Your job is to report every line of the entries that has "energy".

Start of Block

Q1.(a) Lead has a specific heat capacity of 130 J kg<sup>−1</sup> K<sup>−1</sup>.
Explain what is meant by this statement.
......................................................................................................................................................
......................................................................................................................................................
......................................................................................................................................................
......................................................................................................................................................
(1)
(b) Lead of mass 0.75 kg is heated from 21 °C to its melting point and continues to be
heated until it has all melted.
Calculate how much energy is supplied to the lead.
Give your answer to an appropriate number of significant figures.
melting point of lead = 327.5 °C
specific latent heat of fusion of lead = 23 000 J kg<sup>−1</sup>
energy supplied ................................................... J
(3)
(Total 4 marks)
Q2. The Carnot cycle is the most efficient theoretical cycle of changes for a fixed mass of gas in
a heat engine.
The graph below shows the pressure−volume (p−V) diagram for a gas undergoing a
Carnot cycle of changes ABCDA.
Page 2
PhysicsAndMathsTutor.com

End of Block

# [OUTPUT OF THE EXERCISE]
Calculate how much energy is supplied to the lead.
energy supplied ................................................... J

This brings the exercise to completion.